─── The records
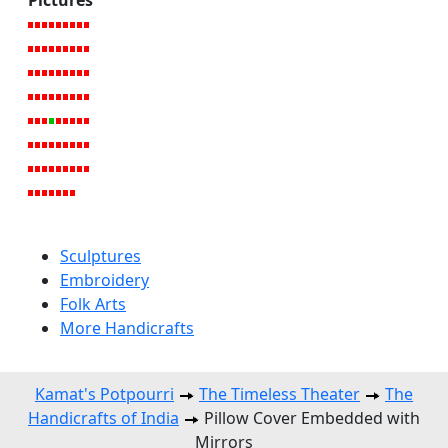
Sculptures
Embroidery
Folk Arts
More Handicrafts
Kamat's Potpourri
The Timeless Theater
The
Handicrafts of India
Pillow Cover Embedded with
Mirrors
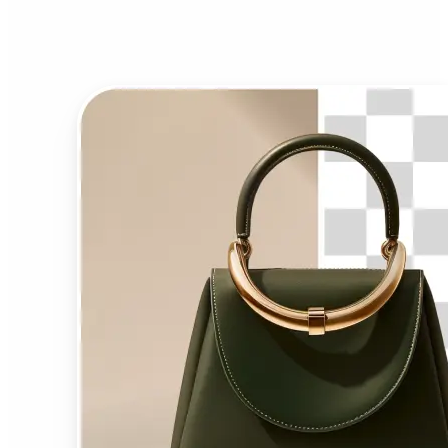
Background Remover?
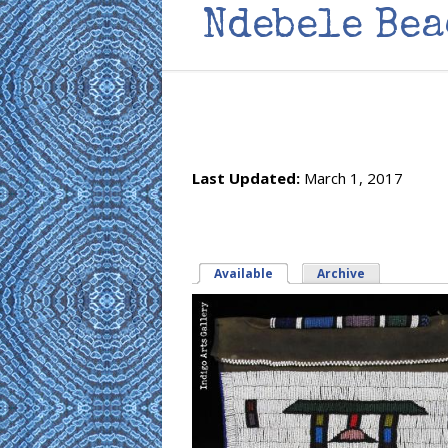
Ndebele Bea
Last Updated:
March 1, 2017
Available
(active tab)
Archive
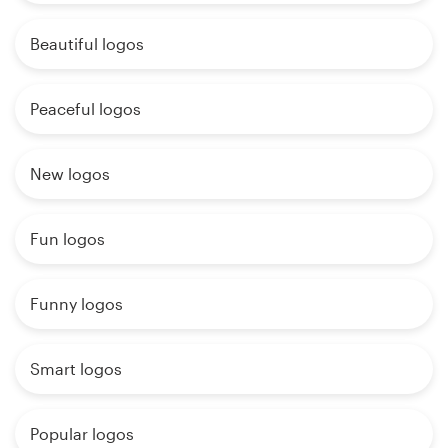
Beautiful logos
Peaceful logos
New logos
Fun logos
Funny logos
Smart logos
Popular logos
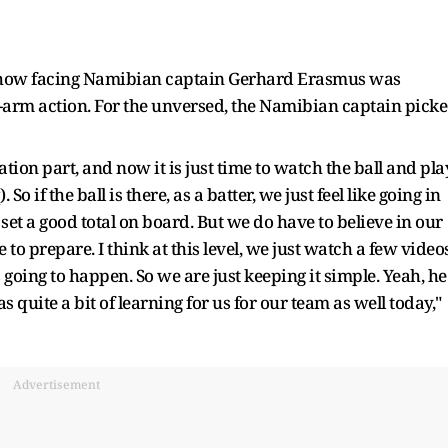
d how facing Namibian captain Gerhard Erasmus was
e-arm action. For the unversed, the Namibian captain pick
tion part, and now it is just time to watch the ball and pla
o if the ball is there, as a batter, we just feel like going in
set a good total on board. But we do have to believe in our
 to prepare. I think at this level, we just watch a few videos
 going to happen. So we are just keeping it simple. Yeah, he
 quite a bit of learning for us for our team as well today,"
Advertisement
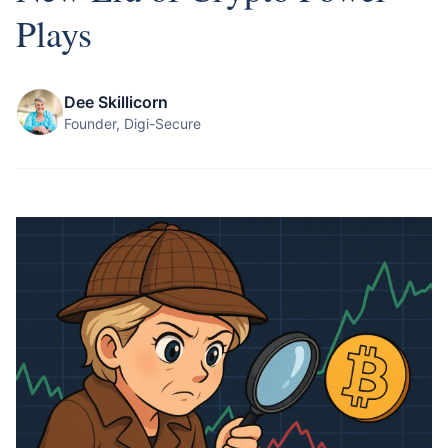
Plays
Dee Skillicorn
Founder, Digi-Secure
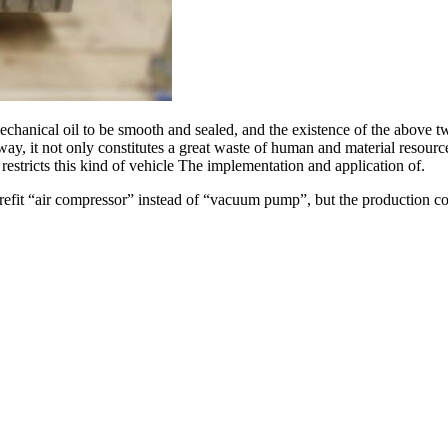
echanical oil to be smooth and sealed, and the existence of the above t
s way, it not only constitutes a great waste of human and material resou
estricts this kind of vehicle The implementation and application of.
efit “air compressor” instead of “vacuum pump”, but the production cost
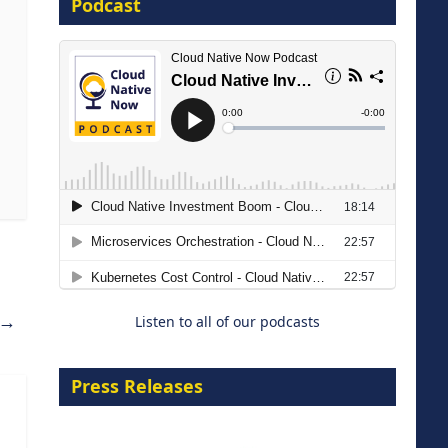
Podcast
16 September 2026
The Strategic Imperative:
Embracing Agentic B2B Selling
8 September 2026
→
Listen to all of our podcasts
Press Releases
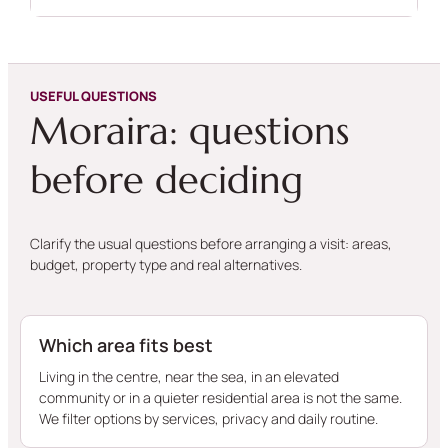
USEFUL QUESTIONS
Moraira: questions
before deciding
Clarify the usual questions before arranging a visit: areas,
budget, property type and real alternatives.
Which area fits best
Living in the centre, near the sea, in an elevated
community or in a quieter residential area is not the same.
We filter options by services, privacy and daily routine.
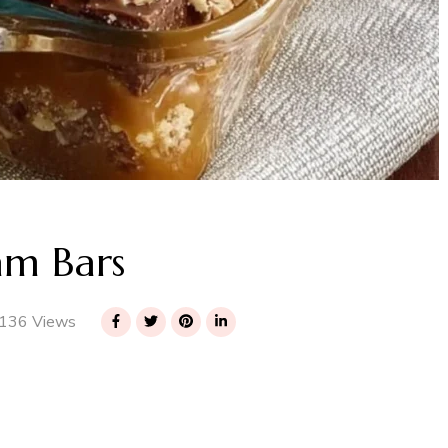
am Bars
136 Views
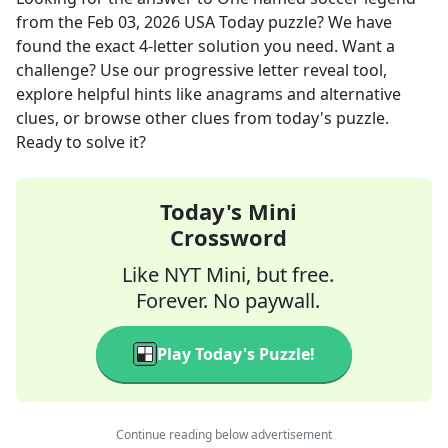
from the
Feb 03, 2026
USA Today
puzzle? We have
found the exact
4
-letter solution you need. Want a
challenge? Use our progressive letter reveal tool,
explore helpful hints like anagrams and alternative
clues, or browse other clues from today's puzzle.
Ready to solve it?
Today's Mini
Crossword
Like NYT Mini, but free.
Forever. No paywall.
Play Today's Puzzle!
Continue reading below advertisement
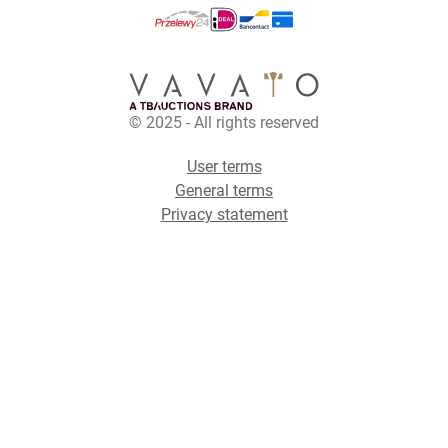
© 2025 - All rights reserved
User terms
General terms
Privacy statement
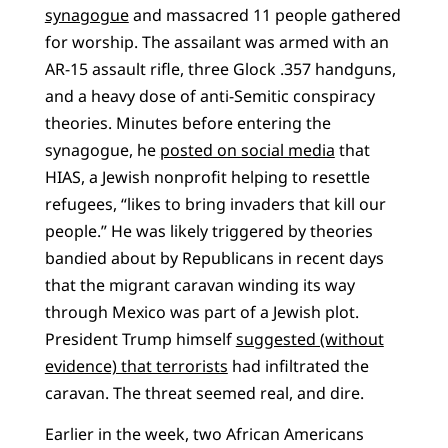
synagogue
and massacred 11 people gathered
for worship. The assailant was armed with an
AR-15 assault rifle, three Glock .357 handguns,
and a heavy dose of anti-Semitic conspiracy
theories. Minutes before entering the
synagogue, he
posted on social media
that
HIAS, a Jewish nonprofit helping to resettle
refugees, “likes to bring invaders that kill our
people.” He was likely triggered by theories
bandied about by Republicans in recent days
that the migrant caravan winding its way
through Mexico was part of a Jewish plot.
President Trump himself
suggested (without
evidence) that terrorists
had infiltrated the
caravan. The threat seemed real, and dire.
Earlier in the week, two African Americans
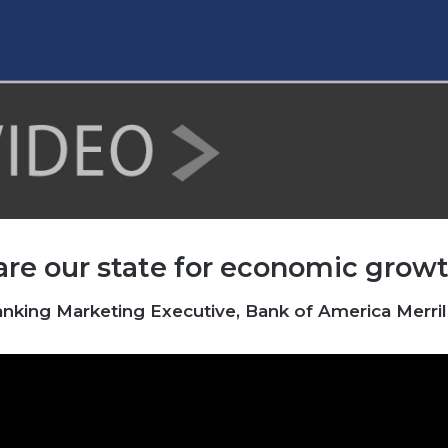
are our state for economic growt
ing Marketing Executive, Bank of America Merrill 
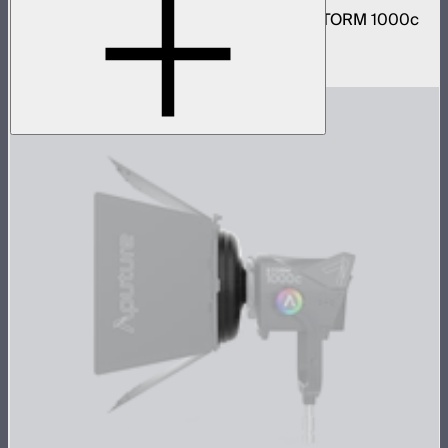
Narrow and medium reflector kit for the STORM 1000c
and 1200x
$210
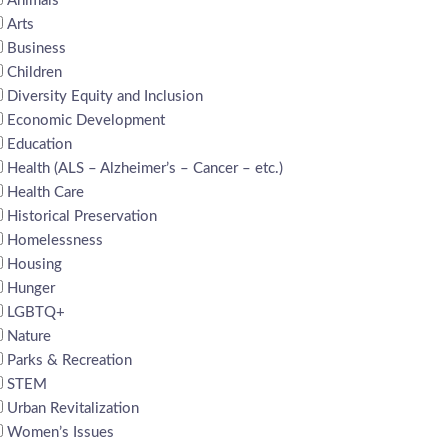
Animals
Arts
Business
Children
Diversity Equity and Inclusion
Economic Development
Education
Health (ALS – Alzheimer’s – Cancer – etc.)
Health Care
Historical Preservation
Homelessness
Housing
Hunger
LGBTQ+
Nature
Parks & Recreation
STEM
Urban Revitalization
Women’s Issues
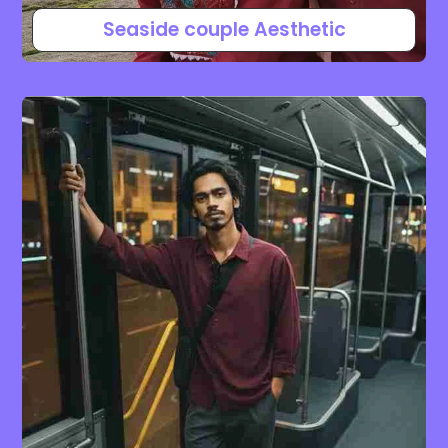
Seaside couple Aesthetic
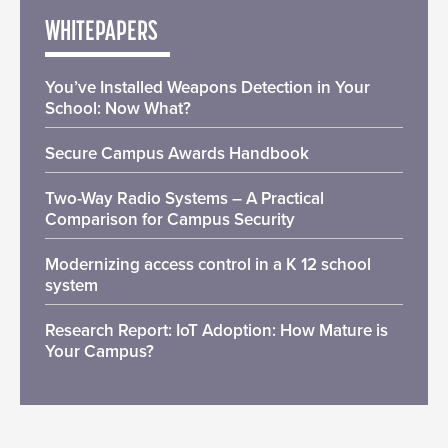
WHITEPAPERS
You’ve Installed Weapons Detection in Your
School: Now What?
Secure Campus Awards Handbook
Two-Way Radio Systems – A Practical
Comparison for Campus Security
Modernizing access control in a K 12 school
system
Research Report: IoT Adoption: How Mature is
Your Campus?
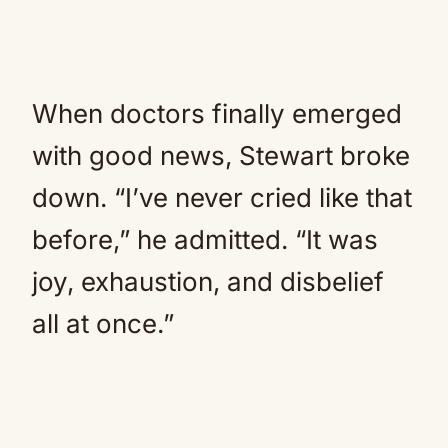
When doctors finally emerged
with good news, Stewart broke
down. “I’ve never cried like that
before,” he admitted. “It was
joy, exhaustion, and disbelief
all at once.”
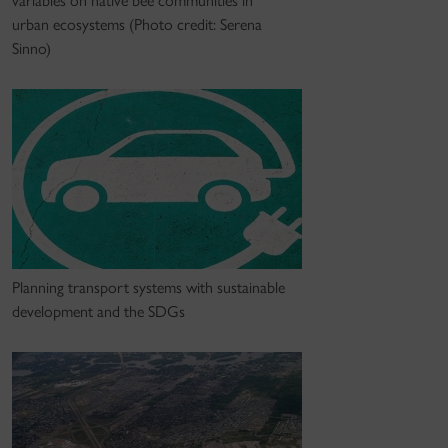
variables on native bee communities in
urban ecosystems (Photo credit: Serena
Sinno)
Planning transport systems with sustainable
development and the SDGs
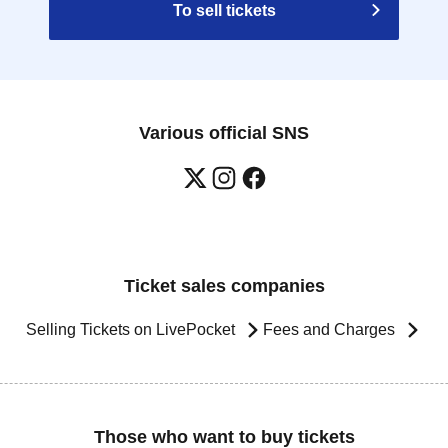
To sell tickets
Various official SNS
Ticket sales companies
Selling Tickets on LivePocket
Fees and Charges
Those who want to buy tickets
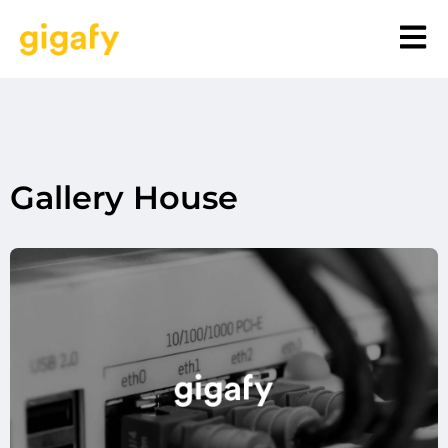
Gallery House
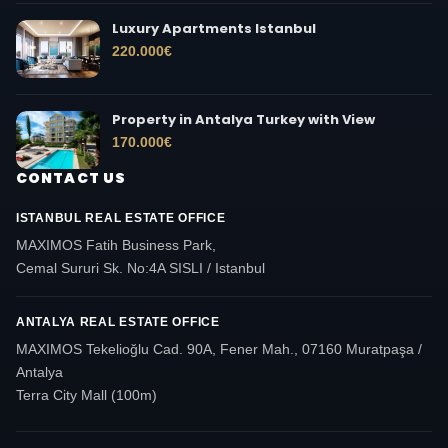
Luxury Apartments Istanbul
220.000
€
Property in Antalya Turkey with View
170.000
€
CONTACT US
ISTANBUL REAL ESTATE OFFICE
MAXIMOS Fatih Business Park,
Cemal Sururi Sk. No:4A SISLI / Istanbul
ANTALYA REAL ESTATE OFFICE
MAXIMOS Tekelioğlu Cad. 90A, Fener Mah., 07160 Muratpaşa /
Antalya
Terra City Mall (100m)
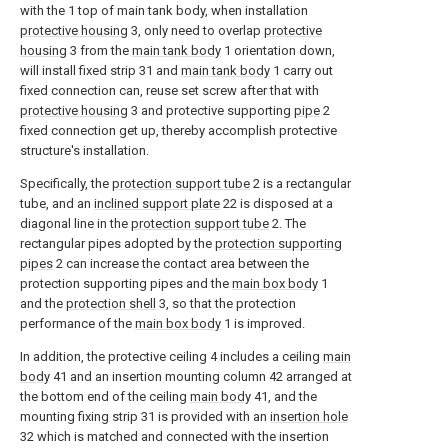
with the 1 top of main tank body, when installation
protective housing
3, only need to overlap
protective
housing
3 from the
main tank body
1 orientation down,
will install fixed strip 31 and
main tank body
1 carry out
fixed connection can, reuse set screw after that with
protective housing
3 and protective supporting
pipe
2
fixed connection get up, thereby accomplish protective
structure's installation.
Specifically, the
protection support tube
2 is a rectangular
tube, and an
inclined support plate
22 is disposed at a
diagonal line in the
protection support tube
2. The
rectangular pipes adopted by the
protection supporting
pipes
2 can increase the contact area between the
protection supporting pipes and the
main box body
1
and the
protection shell
3, so that the protection
performance of the
main box body
1 is improved.
In addition, the protective ceiling 4 includes a ceiling
main
body
41 and an insertion mounting column 42 arranged at
the bottom end of the ceiling
main body
41, and the
mounting fixing strip 31 is provided with an
insertion hole
32 which is matched and connected with the insertion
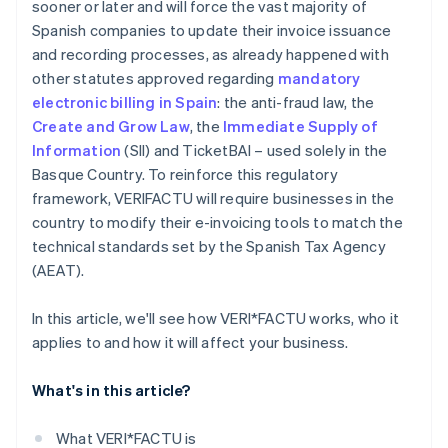
sooner or later and will force the vast majority of
Spanish companies to update their invoice issuance
and recording processes, as already happened with
other statutes approved regarding
mandatory
electronic billing in Spain
: the anti-fraud law, the
Create and Grow Law
, the
Immediate Supply of
Information
(SII) and TicketBAI – used solely in the
Basque Country. To reinforce this regulatory
framework, VERI
FACTU will require businesses in the
country to modify their e-invoicing tools to match the
technical standards set by the Spanish Tax Agency
(AEAT).
In this article, we'll see how VERI*FACTU works, who it
applies to and how it will affect your business.
What's in this article?
What VERI*FACTU is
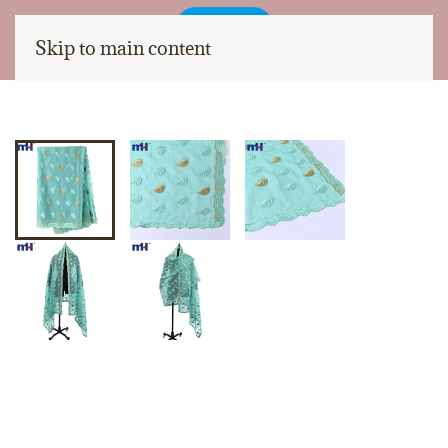
Skip to main content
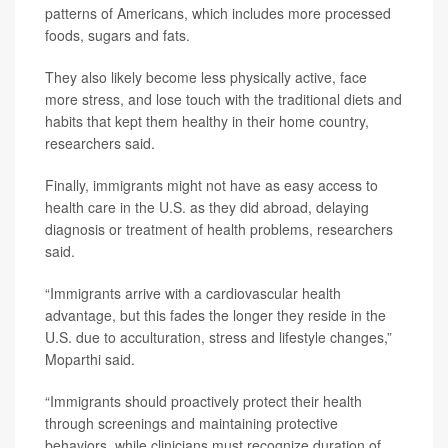
patterns of Americans, which includes more processed
foods, sugars and fats.
They also likely become less physically active, face
more stress, and lose touch with the traditional diets and
habits that kept them healthy in their home country,
researchers said.
Finally, immigrants might not have as easy access to
health care in the U.S. as they did abroad, delaying
diagnosis or treatment of health problems, researchers
said.
“Immigrants arrive with a cardiovascular health
advantage, but this fades the longer they reside in the
U.S. due to acculturation, stress and lifestyle changes,”
Moparthi said.
“Immigrants should proactively protect their health
through screenings and maintaining protective
behaviors, while clinicians must recognize duration of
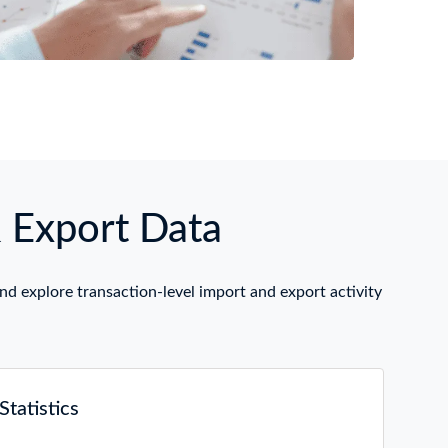
& Export Data
nd explore transaction-level import and export activity
tatistics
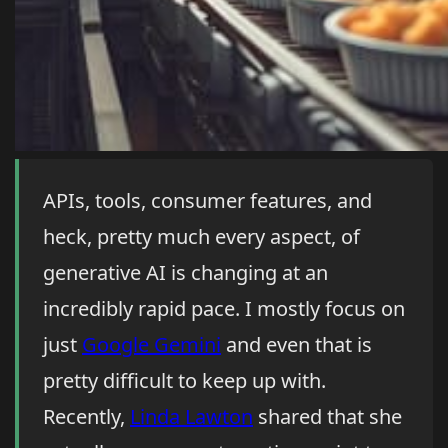
APIs, tools, consumer features, and
heck, pretty much every aspect, of
generative AI is changing at an
incredibly rapid pace. I mostly focus on
just
Google Gemini
and even that is
pretty difficult to keep up with.
Recently,
Linda Lawton
shared that she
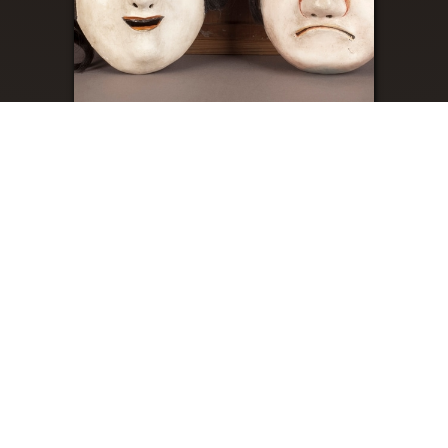
Sato Kagura
About
Contact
──────
* **What this task involves**:
Pick out every line of the data above that contains the word "good".

* **Task result**:
set a good total on board. But we do have to believe in our
with good news, Stewart broke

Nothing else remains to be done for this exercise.